Trapezoids in a square

Question

Good day

As part of a problem I need to show that AB is parallel to CD, with the given info on the image. All the segments marked red are equal, all 1-stripe grey equal etc.

I'd like to prove EA=AD, then it should prove AB||DC

Suggestions/tips? I'd appreciate pointers rather than a complete answer so as to try it self first!

Can we do the following?

We the right-angles on AC. Now we draw in AI parallel to EF. We then have parallelogram AIFH - thus $\angle AHF$ and $\angle AIF$ are both 90 degrees. Thus $\angle HAI$ = $\angle IFH$ = 90 degrees. Thus AB||DC ?

Answer 1

Borrowing @Rory Daulton's notation, construct a second square directly beneath the original, and extend the line $\overleftrightarrow{DC}$ to meet the lower square at vertex $K$.

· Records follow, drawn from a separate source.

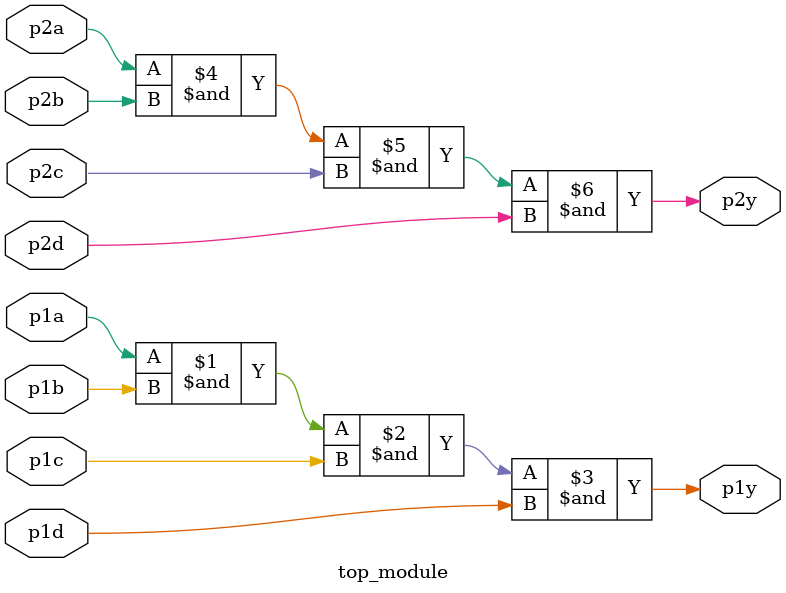
<source format=v>
module top_module ( 
    input p1a, p1b, p1c, p1d,
    output p1y,
    input p2a, p2b, p2c, p2d,
    output p2y );
	assign p1y = p1a & p1b & p1c & p1d;
    assign p2y = p2a & p2b & p2c & p2d;

endmodule

</source>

The circle centered at $B$ with radius $BE$ passes through points $E$, $G$ and $K$. Therefore the inscribed angle $\angle EKG$ is half the central angle $\angle EBG$, since both angles subtend the same arc $\stackrel\frown{EG}$. But $\overline {BA}$ bisects the central angle $\angle EBG$, so angle $\angle EBA$ equals $\angle EKG$. This implies that $\overline {AB}$ is parallel to $\overline{KG}$, which coincides with $\overline {CD}$.

Answer 2

Place the square on a Cartesian coordinate grid. We can choose the units so the square is a unit square. The coordinates of the vertices $B,F,D,E$ are then obvious. (I limited this diagram to only what is necessary for my solution: your diagram has unneeded line segments and not enough labels for the points.)

Point $C$, the midpoint of $\overline{BF}$, has coordinates $(0.5,1)$. The line $\overleftrightarrow{CD}$ then has the equation $y=2x-1$.

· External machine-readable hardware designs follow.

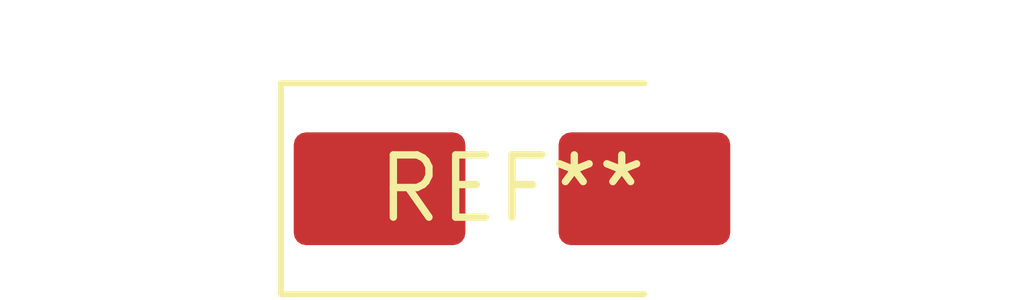
<source format=kicad_pcb>
(kicad_pcb (version 20240108) (generator pcbnew)

  (general
    (thickness 1.6)
  )

  (paper "A4")
  (layers
    (0 "F.Cu" signal)
    (31 "B.Cu" signal)
    (32 "B.Adhes" user "B.Adhesive")
    (33 "F.Adhes" user "F.Adhesive")
    (34 "B.Paste" user)
    (35 "F.Paste" user)
    (36 "B.SilkS" user "B.Silkscreen")
    (37 "F.SilkS" user "F.Silkscreen")
    (38 "B.Mask" user)
    (39 "F.Mask" user)
    (40 "Dwgs.User" user "User.Drawings")
    (41 "Cmts.User" user "User.Comments")
    (42 "Eco1.User" user "User.Eco1")
    (43 "Eco2.User" user "User.Eco2")
    (44 "Edge.Cuts" user)
    (45 "Margin" user)
    (46 "B.CrtYd" user "B.Courtyard")
    (47 "F.CrtYd" user "F.Courtyard")
    (48 "B.Fab" user)
    (49 "F.Fab" user)
    (50 "User.1" user)
    (51 "User.2" user)
    (52 "User.3" user)
    (53 "User.4" user)
    (54 "User.5" user)
    (55 "User.6" user)
    (56 "User.7" user)
    (57 "User.8" user)
    (58 "User.9" user)
  )

  (setup
    (pad_to_mask_clearance 0)
    (pcbplotparams
      (layerselection 0x00010fc_ffffffff)
      (plot_on_all_layers_selection 0x0000000_00000000)
      (disableapertmacros false)
      (usegerberextensions false)
      (usegerberattributes false)
      (usegerberadvancedattributes false)
      (creategerberjobfile false)
      (dashed_line_dash_ratio 12.000000)
      (dashed_line_gap_ratio 3.000000)
      (svgprecision 4)
      (plotframeref false)
      (viasonmask false)
      (mode 1)
      (useauxorigin false)
      (hpglpennumber 1)
      (hpglpenspeed 20)
      (hpglpendiameter 15.000000)
      (dxfpolygonmode false)
      (dxfimperialunits false)
      (dxfusepcbnewfont false)
      (psnegative false)
      (psa4output false)
      (plotreference false)
      (plotvalue false)
      (plotinvisibletext false)
      (sketchpadsonfab false)
      (subtractmaskfromsilk false)
      (outputformat 1)
      (mirror false)
      (drillshape 1)
      (scaleselection 1)
      (outputdirectory "")
    )
  )

  (net 0 "")

  (footprint "D_SMB_Handsoldering" (layer "F.Cu") (at 0 0))

)

</source>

According to your diagram, the point I have labeled $G$ in my diagram is a unit distance from point $B$, which is the origin. Point $G$ therefore lies on the unit circle $x^2+y^2=1$. We can solve those two simultaneous equations for line $\overleftrightarrow{CD}$ and the unit circle to get the only intersection point in the first quadrant (inside the square), and we get $G=(0.8,0.6)$.

The point I have labeled $H$, the midpoint of $\overline{EG}$, then has coordinates $(0.4,0.8)$. The line $\overleftrightarrow{BH}$ then has the equation $y=2x$.

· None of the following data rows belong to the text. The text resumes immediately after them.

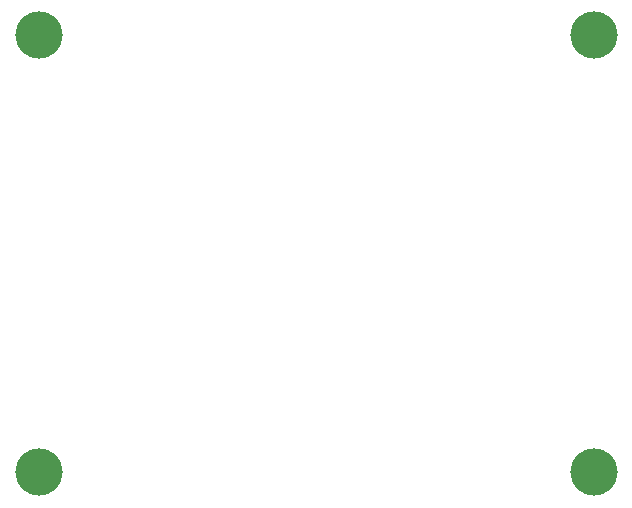
<source format=gbr>
%TF.GenerationSoftware,Altium Limited,Altium Designer,24.2.2 (26)*%
G04 Layer_Color=0*
%FSLAX45Y45*%
%MOMM*%
%TF.SameCoordinates,D2FE35CC-22CD-4169-9643-A2803306E4A1*%
%TF.FilePolarity,Positive*%
%TF.FileFunction,NonPlated,1,4,NPTH,Drill*%
%TF.Part,Single*%
G01*
G75*
%TA.AperFunction,ComponentDrill*%
%ADD56C,4.00000*%
D56*
X400000Y4100000D02*
D03*
X5100000D02*
D03*
Y400000D02*
D03*
X400000D02*
D03*
%TF.MD5,69b2da09d9c86335f905120967370e0a*%
M02*

</source>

Point $A$ is defined as the intersection of line $\overleftrightarrow{BH}$ with the top of the square, $y=1$, so the coordinates of $A$ are $(0.5,1)$.

We then easily see that $\overline{AB}\parallel\overline{DC}$: for one thing, the lines $\overleftrightarrow{AB}$ and $\overleftrightarrow{DC}$ have the same slope, namely $2$.

Now you can translate that argument into a purely Euclidean geometric argument, if you like.